§ **TASK TO COMPLETE**:
List every line in the records below that contains the string "Times", copying each line in full.

§ **DATASET EXTRACT**:
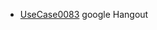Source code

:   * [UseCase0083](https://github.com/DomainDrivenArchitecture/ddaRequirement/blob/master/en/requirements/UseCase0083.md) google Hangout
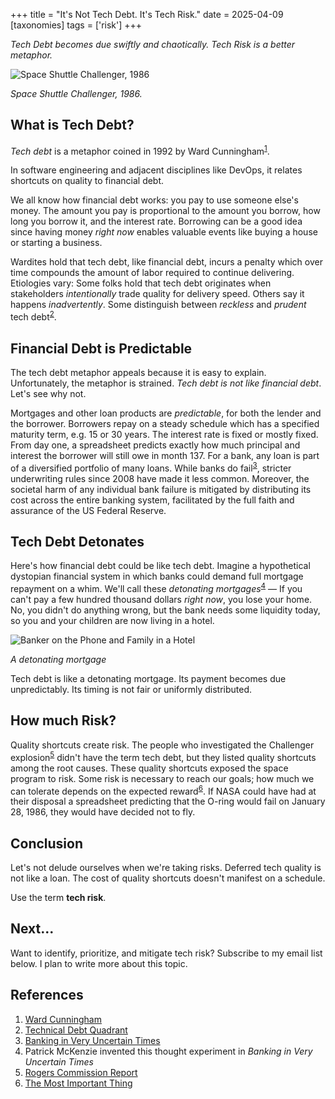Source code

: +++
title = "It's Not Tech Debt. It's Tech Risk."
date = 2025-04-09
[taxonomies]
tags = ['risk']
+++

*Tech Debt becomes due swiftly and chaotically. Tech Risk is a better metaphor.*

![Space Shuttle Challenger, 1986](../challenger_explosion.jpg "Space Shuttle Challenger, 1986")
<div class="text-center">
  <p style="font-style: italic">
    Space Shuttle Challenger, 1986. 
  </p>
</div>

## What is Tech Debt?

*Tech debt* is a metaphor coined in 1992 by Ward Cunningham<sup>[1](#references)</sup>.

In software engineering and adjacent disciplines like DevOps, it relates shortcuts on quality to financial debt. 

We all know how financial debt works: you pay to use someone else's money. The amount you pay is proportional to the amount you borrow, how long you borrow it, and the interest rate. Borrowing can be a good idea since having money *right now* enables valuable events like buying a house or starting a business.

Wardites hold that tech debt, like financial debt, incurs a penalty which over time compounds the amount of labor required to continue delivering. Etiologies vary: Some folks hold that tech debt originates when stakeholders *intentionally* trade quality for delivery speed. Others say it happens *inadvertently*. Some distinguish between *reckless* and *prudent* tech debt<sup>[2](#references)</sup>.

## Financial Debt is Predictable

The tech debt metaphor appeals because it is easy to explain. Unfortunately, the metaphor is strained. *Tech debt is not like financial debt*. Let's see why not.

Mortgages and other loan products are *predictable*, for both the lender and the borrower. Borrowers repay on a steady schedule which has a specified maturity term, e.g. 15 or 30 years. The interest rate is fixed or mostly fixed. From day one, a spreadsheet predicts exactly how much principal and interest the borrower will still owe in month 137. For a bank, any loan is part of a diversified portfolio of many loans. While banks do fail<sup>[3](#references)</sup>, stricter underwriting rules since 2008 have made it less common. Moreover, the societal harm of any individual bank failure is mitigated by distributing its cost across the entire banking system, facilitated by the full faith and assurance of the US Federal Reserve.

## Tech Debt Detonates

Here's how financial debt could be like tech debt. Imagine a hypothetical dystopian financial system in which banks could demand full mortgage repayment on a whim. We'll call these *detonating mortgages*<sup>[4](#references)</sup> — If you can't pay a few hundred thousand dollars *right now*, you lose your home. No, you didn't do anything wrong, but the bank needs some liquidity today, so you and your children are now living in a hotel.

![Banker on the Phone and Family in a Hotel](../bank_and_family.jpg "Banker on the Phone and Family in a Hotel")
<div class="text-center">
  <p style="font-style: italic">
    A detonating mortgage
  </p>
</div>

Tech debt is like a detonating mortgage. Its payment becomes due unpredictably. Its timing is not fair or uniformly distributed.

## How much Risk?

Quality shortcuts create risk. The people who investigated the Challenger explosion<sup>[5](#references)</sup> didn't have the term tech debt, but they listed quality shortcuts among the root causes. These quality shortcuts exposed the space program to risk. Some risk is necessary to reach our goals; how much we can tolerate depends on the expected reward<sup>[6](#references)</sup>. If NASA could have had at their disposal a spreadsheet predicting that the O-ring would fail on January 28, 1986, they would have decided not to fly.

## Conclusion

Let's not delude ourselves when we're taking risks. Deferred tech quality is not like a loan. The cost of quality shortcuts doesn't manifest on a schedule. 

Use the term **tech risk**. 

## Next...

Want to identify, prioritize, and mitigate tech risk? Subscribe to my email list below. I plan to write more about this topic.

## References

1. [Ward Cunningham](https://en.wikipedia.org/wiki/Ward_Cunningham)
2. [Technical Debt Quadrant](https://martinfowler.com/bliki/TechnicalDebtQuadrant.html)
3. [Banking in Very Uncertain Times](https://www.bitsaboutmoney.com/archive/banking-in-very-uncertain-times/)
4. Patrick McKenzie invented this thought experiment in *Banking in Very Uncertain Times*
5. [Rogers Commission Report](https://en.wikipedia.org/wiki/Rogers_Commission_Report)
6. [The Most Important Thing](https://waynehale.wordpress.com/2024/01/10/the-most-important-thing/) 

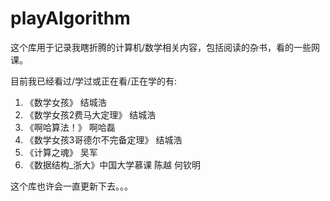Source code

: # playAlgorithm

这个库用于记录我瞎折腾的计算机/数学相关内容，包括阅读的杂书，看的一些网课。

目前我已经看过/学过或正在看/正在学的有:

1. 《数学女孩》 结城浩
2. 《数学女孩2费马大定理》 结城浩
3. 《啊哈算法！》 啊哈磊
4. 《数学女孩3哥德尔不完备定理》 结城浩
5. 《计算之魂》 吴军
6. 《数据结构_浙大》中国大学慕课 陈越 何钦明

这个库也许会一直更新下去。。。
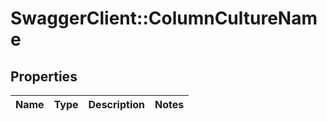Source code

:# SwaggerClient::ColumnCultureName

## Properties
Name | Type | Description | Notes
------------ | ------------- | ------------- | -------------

§ **ANSWER TO THIS EXERCISE**:
3. [Banking in Very Uncertain Times](https://www.bitsaboutmoney.com/archive/banking-in-very-uncertain-times/)
4. Patrick McKenzie invented this thought experiment in *Banking in Very Uncertain Times*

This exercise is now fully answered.